====== Passage to read

The oil palm fronds (OPF) have been identified as the major contributor of biomass waste in Malaysia. OPF is a lignocellulosic material available at a very low cost which would represent a valuable renewable source of various products and chemicals. Recently, we have demonstrated the potential of lignin obtained from OPF for green material applications (Hussin et al. 2013). In this paper, three different processes were chosen for lignin extraction: Kraft, soda, and aqueous ethanol organosolv processes. The influence of lignin structure by its syringyl (S), guaiacyl (G), and p-hydroxyphenyl (H) basic units, phenolic/aliphatic hydroxyl content, and molecular size are also identified via 31P nuclear magnetic resonance (NMR) spectroscopy and gel permeation chromatography (GPC). The antioxidant activities of different types of lignin were also studied using the oxygen uptake index method in the presence of methyl linoleate. The possibility of lignin samples to be applied as corrosion inhibitor was studied. The assessment of the corrosion behavior was studied using potentiodynamic polarization measurement, electrochemical impedance spectroscopy (EIS), and X-ray diffraction (XRD), and the morphology of inhibited mild steel surface was analyzed via scanning electron microscopy (SEM). Next, the inhibition efficiency of lignin samples was correlated with its antioxidant activities.

2 Materials and method

The OPF (Elaeis guineensis Jacq.) were obtained from Valdor Palm Oil Mill near Sungai Bakap plantation (Seberang Prai, Malaysia) in mid-2012. The OPF strands were chipped into small pieces. After sun dried for 3 days, the chips were then ground to a 1–3-mm size using Wiley mill, and the fiber was further dried in an oven at 50 °C for 24 h. The OPF biomass was first subjected to Soxhlet extraction with ethanol/toluene (2:1, v/v) for 6 h before use. All chemical reagents used in this study were purchased from Sigma-Aldrich (USA) and VWR (France) and used as received. Dried matter contents were determined using a moisture balance, KERN MRS 120-3 Infra-red moisture analyzer (drying at 105 °C to constant weight). The effective dry matter content of raw OPF biomass was ~89 %. All experiments were run in triplicates, and its average values were represented in the results.

============
====== Supplied records

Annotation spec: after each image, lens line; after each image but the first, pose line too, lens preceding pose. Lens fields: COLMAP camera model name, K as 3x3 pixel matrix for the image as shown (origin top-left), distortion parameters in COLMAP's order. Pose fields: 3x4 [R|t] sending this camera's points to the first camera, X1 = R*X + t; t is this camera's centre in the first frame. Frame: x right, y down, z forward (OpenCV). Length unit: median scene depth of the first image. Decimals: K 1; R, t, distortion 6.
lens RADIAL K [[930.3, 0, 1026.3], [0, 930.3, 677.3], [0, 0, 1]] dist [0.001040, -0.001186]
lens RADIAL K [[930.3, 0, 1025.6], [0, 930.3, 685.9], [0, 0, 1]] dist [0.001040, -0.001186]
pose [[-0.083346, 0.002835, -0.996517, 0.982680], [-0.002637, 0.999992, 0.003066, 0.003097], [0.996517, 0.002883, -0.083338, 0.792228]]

============
====== Supplied records

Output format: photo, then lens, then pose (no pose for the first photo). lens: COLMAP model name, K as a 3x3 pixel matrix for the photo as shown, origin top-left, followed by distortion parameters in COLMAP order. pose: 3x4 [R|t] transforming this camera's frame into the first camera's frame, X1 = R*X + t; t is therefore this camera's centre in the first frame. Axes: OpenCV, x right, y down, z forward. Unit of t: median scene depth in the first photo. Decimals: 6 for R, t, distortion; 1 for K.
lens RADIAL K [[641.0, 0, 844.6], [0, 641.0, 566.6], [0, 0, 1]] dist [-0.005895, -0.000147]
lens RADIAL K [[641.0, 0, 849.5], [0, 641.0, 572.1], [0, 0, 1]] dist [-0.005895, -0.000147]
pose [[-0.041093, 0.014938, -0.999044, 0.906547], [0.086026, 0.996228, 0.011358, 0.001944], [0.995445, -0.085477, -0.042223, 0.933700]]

============
====== Supplied records

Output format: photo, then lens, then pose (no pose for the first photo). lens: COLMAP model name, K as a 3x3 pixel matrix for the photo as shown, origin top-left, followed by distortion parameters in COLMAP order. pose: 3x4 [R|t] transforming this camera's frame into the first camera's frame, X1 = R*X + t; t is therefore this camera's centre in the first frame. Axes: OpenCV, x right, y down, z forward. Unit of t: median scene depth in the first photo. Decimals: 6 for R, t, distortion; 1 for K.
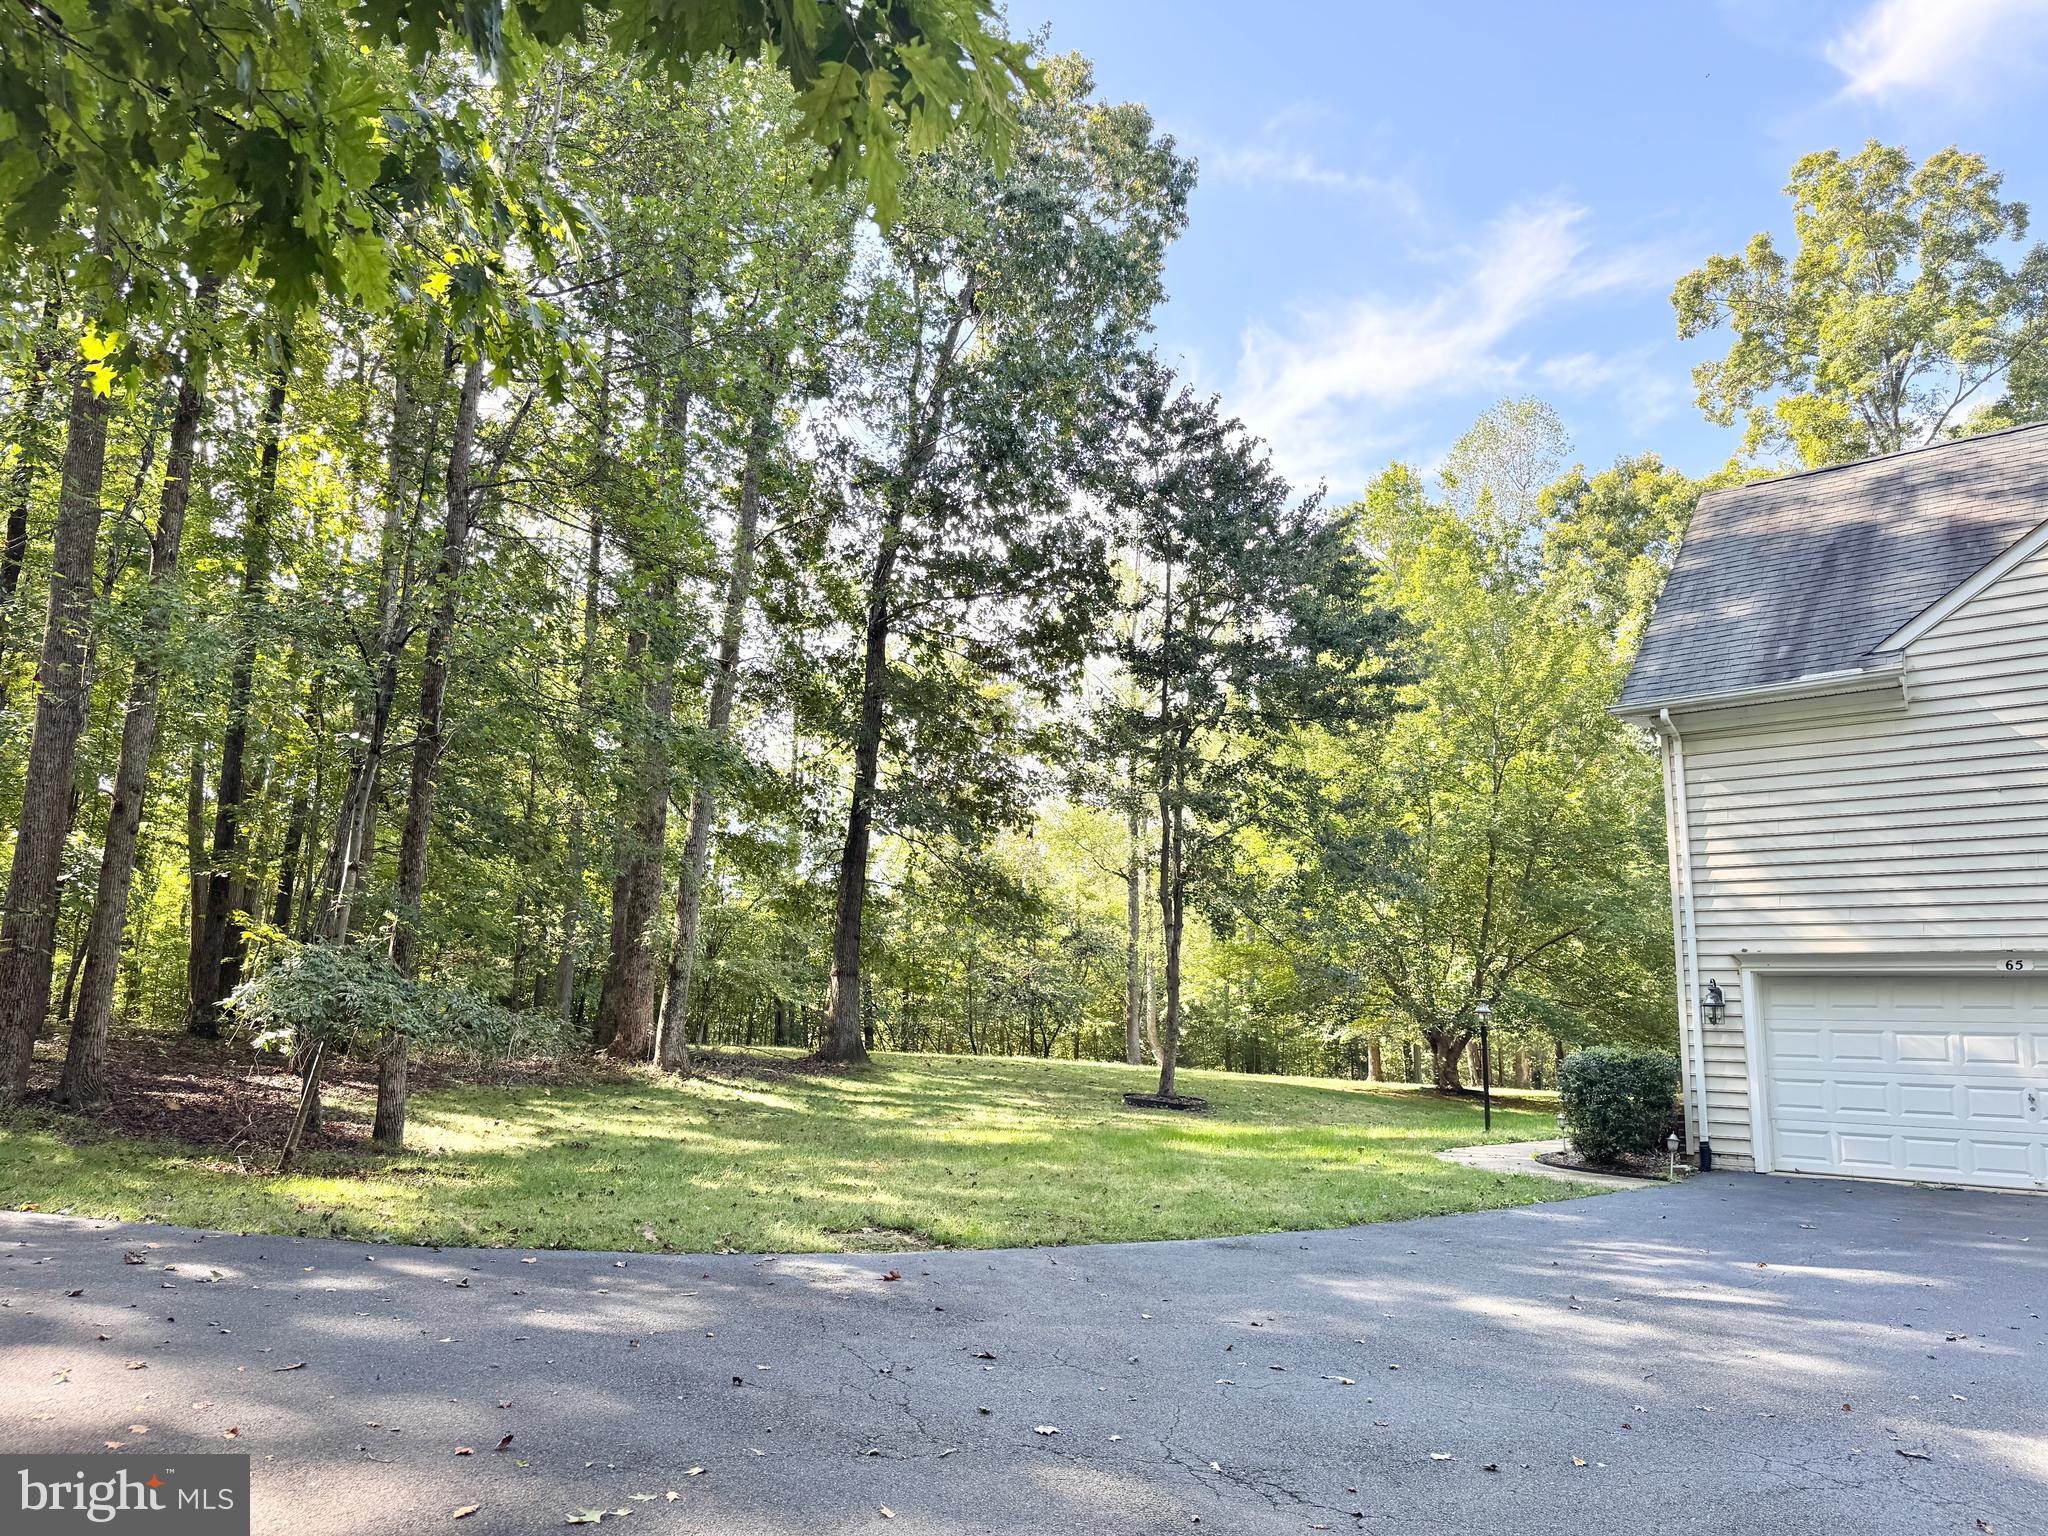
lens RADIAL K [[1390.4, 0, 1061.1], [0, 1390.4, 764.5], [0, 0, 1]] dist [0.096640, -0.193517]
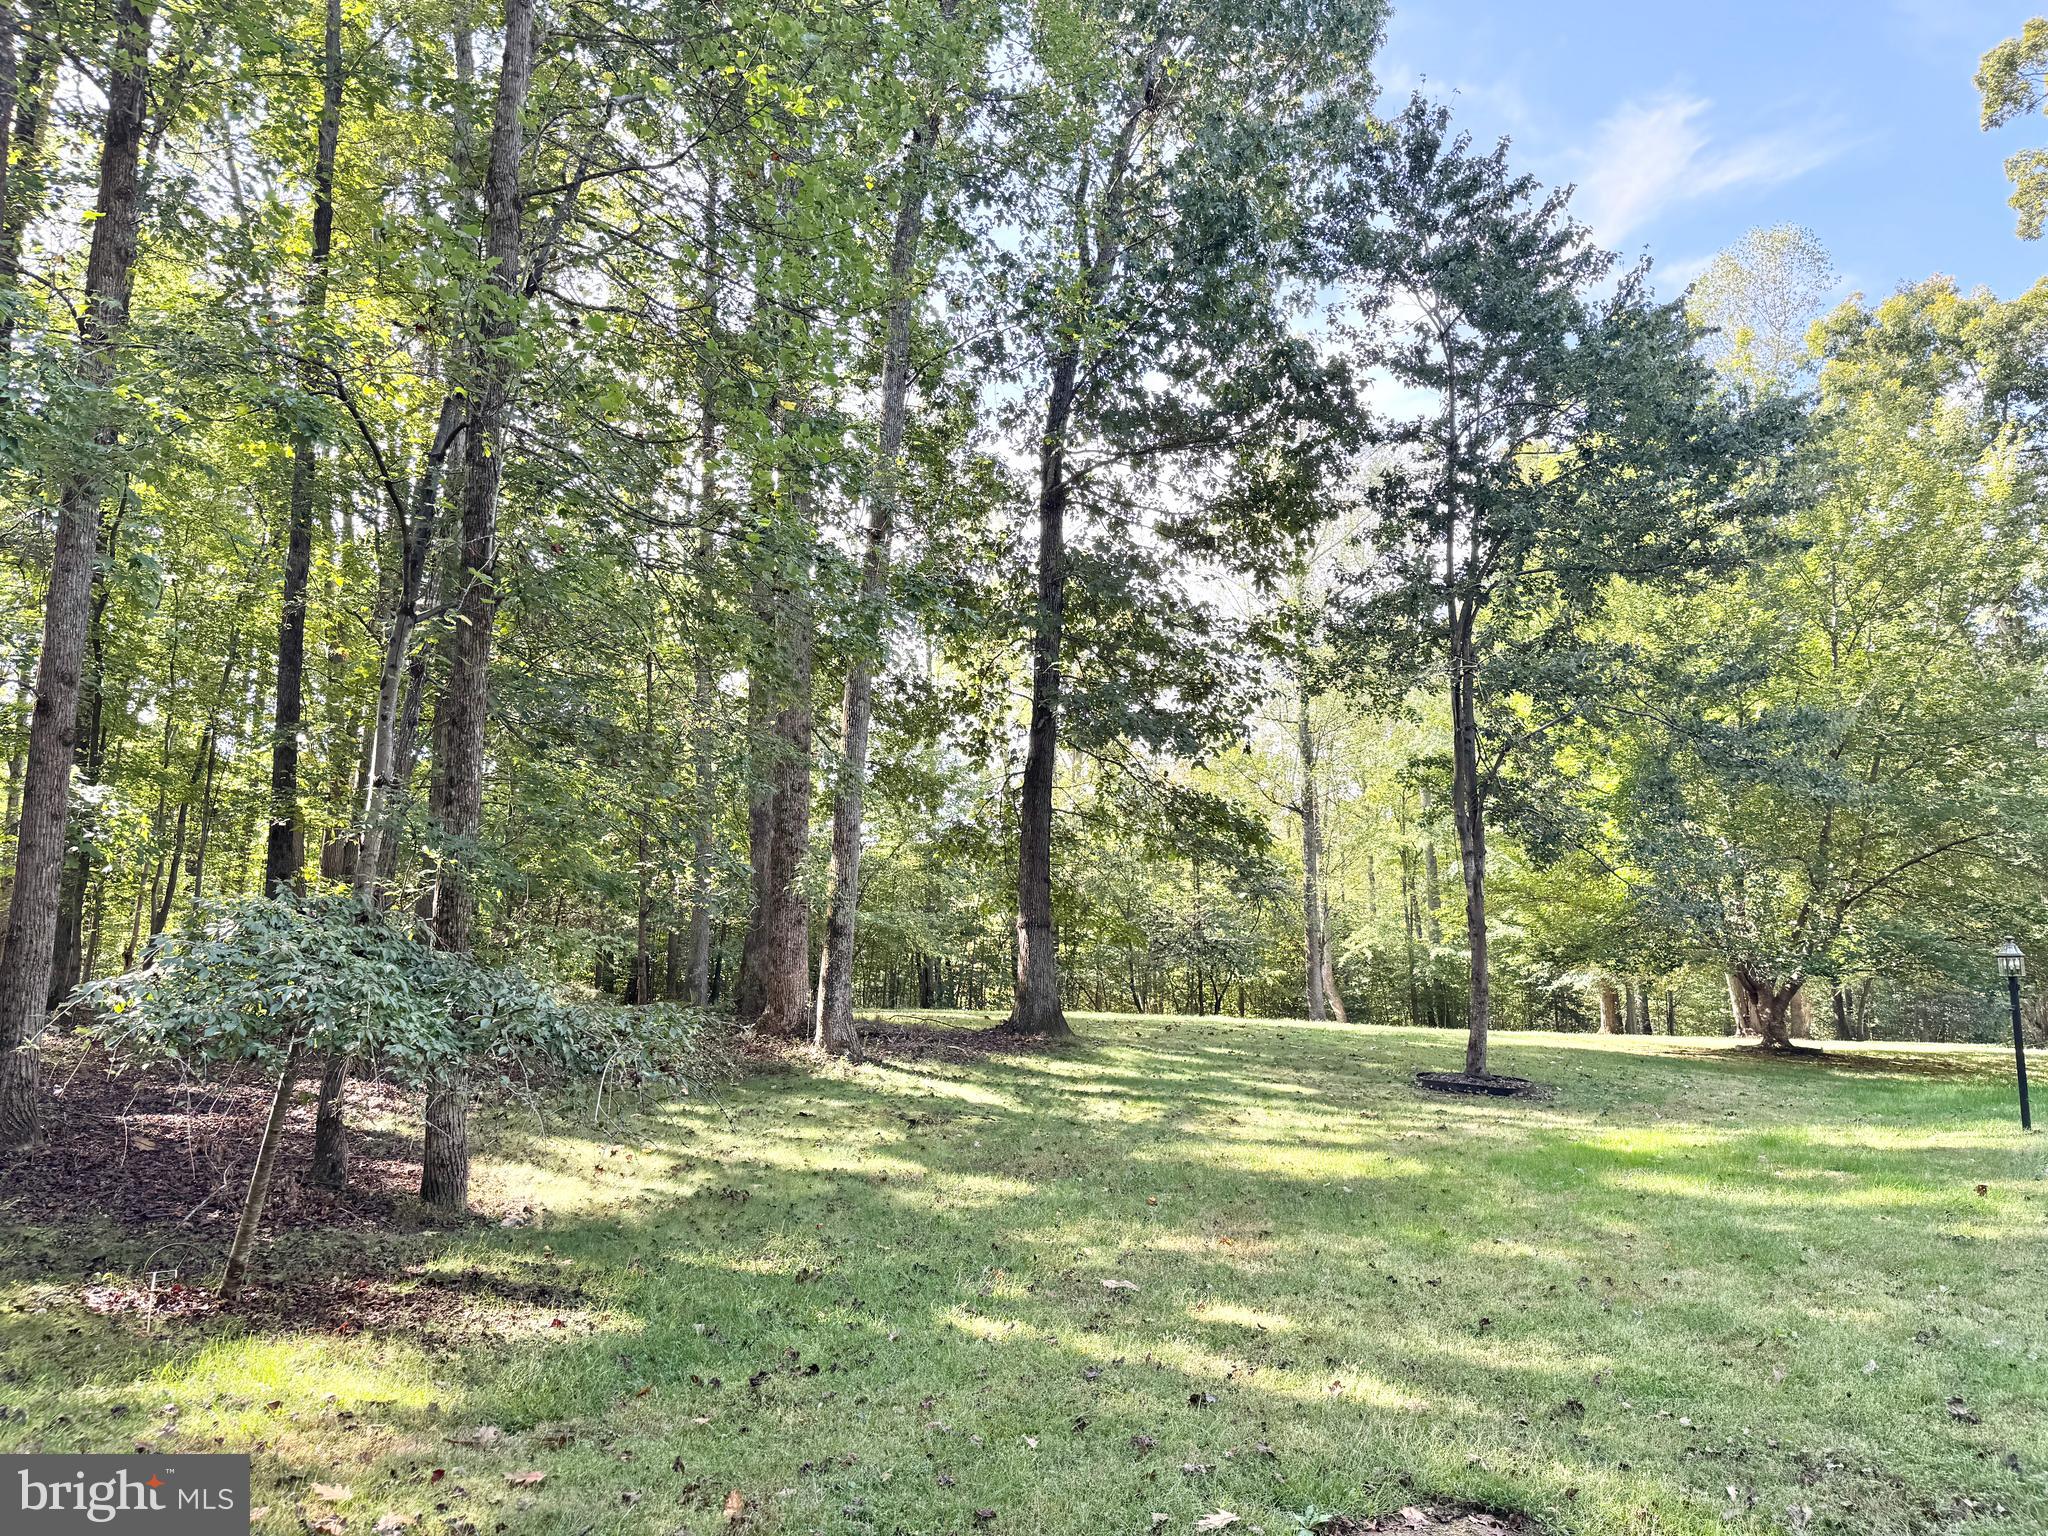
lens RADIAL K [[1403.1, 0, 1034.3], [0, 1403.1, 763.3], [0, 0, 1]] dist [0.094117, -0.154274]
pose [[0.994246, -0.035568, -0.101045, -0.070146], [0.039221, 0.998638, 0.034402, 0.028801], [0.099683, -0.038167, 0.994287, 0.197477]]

============

Exercise requirements:
A. Answer these questions from the passage on lignin from oil palm fronds:
(i) Which three processes were chosen for extracting lignin?
(ii) From which mill were the fronds obtained?
(iii) What was the effective dry matter content of the raw biomass?
B. Continue the passage on lignin from oil palm fronds, picking up after its last sentence.

Solved problems:
A.
(i) Kraft, soda, and aqueous ethanol organosolv processes.
(ii) Valdor Palm Oil Mill, near Sungai Bakap plantation (Seberang Prai, Malaysia).
(iii) About 89 %.

B.
2.1 Lignin extraction

Both Kraft and soda pulping processes were carried out in a 10-L rotary digester. All pulping conditions followed the method outlined by Wanrosli et al. (2007) with slight modifications. For Kraft pulping, a 20 % of active alkali and 30 % of sulfidity with water to fiber ratio of 8 was used. The time of maximum cooking temperature (170 °C) was set for 3 h. For soda pulping, 30 % of active alkali alone was applied at the same conditions as described above. The pressure of both Kraft and soda pulping was around 12–15 bar. The pulp was washed and separated by screening through a sieve and the black liquor was collected. Soda (SL) and Kraft (KL) lignins were precipitated from the concentrated black liquor by acidifying it with 20 % (v/v) sulfuric acid until pH 2 (Mohamad Ibrahim et al. 2011). The precipitated lignins were filtered and washed with water (pH 2). Both lignins were then dried in an oven at 50 °C for 48 h. The purification of lignin was conducted by extracting it in the Soxhlet apparatus for 6 h with n-pentane to remove lipophilic non-lignin matters such as wax and lipids. The precipitate was filtered and washed twice with pH 2 water to remove the excess n-pentane and non-lignin phenolic compounds which may remain after the pulping process. The purified KL and SL were then dried in an oven for another 48 h.

For organosolv pulping process, the OPF were treated with aqueous ethanol (35/65, v/v) with 0.5 % (w/w) sulfuric acid as a catalyst at 190 °C for 60 min (El Hage et al. 2009). The material-to-liquid ratio used was 1:8. After the reactor was loaded with OPF and cooking liquor, it was heated to the operating temperature which was then maintained throughout the experiment (pressure around 25 bar). After the treatment, the pre-treated OPF was filtered and washed with warm aqueous ethanol (8:1, 3 × 50 mL). The liquor was diluted with three volumes of water to precipitate the ethanol organosolv lignin (EOL), and the precipitate was then collected by centrifugation at 3,500 rpm for 10 min. The resulting EOL was dried in an oven at 50 °C for 48 h.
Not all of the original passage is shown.